AI Inventors Barred from Patents. For Now
January 17, 2024
This essay is the work of a dumb dinobaby. No smart software required.
For anyone wondering whether an AI system can be officially recognized as a patent inventor, the answer in two countries is no. Or at least not yet. We learn from The Fashion Law, “UK Supreme Court Says AI Cannot Be Patent Inventor.” Inventor Stephen Thaler pursued two patents on behalf of DABUS, his AI system. After the UK’s Intellectual Property Office, High Court, and the Court of Appeal all rejected the applications, the intrepid algorithm advocate appealed to the highest court in that land. The article reveals:
“In the December 20 decision, which was authored by Judge David Kitchin, the Supreme Court confirmed that as a matter of law, under the Patents Act, an inventor must be a natural person, and that DABUS does not meet this requirement. Against that background, the court determined that Thaler could not apply for and/or obtain a patent on behalf of DABUS.”
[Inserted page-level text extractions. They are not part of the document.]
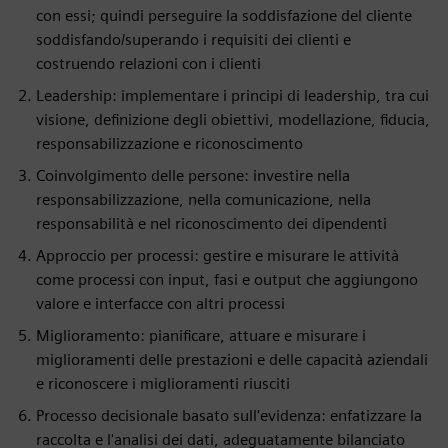
con essi; quindi perseguire la soddisfazione del cliente
soddisfando/superando i requisiti dei clienti e
costruendo relazioni con i clienti
Leadership: implementare i principi di leadership, tra cui
visione, definizione degli obiettivi, modellazione, fiducia,
responsabilizzazione e riconoscimento
Coinvolgimento delle persone: investire nella
responsabilizzazione, nella comunicazione, nella
responsabilità e nel riconoscimento dei dipendenti
Approccio per processi: gestire e misurare le attività
come processi con input, fasi e output che aggiungono
valore e interfacce con altri processi
Miglioramento: pianificare, attuare e misurare i
miglioramenti delle prestazioni e delle capacità aziendali
e riconoscere i miglioramenti riusciti
Processo decisionale basato sull'evidenza: enfatizzare la
raccolta e l'analisi dei dati, adeguatamente bilanciato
The court also specified the patent applications now stand as “withdrawn.” Thaler also tried his luck in the US legal system but met with a similar result. So is it the end of the line for DABUS’s inventor ambitions? Not necessarily:
“In the court’s determination, Judge Kitchin stated that Thaler’s appeal is ‘not concerned with the broader question whether technical advances generated by machines acting autonomously and powered by AI should be patentable, nor is it concerned with the question whether the meaning of the term ‘inventor’ ought to be expanded … to include machines powered by AI ….’”
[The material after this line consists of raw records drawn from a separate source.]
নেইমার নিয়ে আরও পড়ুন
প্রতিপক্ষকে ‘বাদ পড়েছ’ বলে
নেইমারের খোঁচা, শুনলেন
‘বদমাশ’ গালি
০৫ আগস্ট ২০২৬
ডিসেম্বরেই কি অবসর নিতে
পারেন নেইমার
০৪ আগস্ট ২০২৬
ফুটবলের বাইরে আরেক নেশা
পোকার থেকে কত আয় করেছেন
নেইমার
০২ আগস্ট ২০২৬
So the legislature may yet allow AIs into the patent application queues. Will being a “natural person” soon become unnecessary to apply for a patent? If so, will patent offices increase their reliance on algorithms to handle the increased caseload? Then machines would grant patents to machines. Would natural people even be necessary anymore? Once a techno feudalist with truckloads of cash and flocks of legal eagles pulls up to a hearing, rules can become — how shall I say it? — malleable.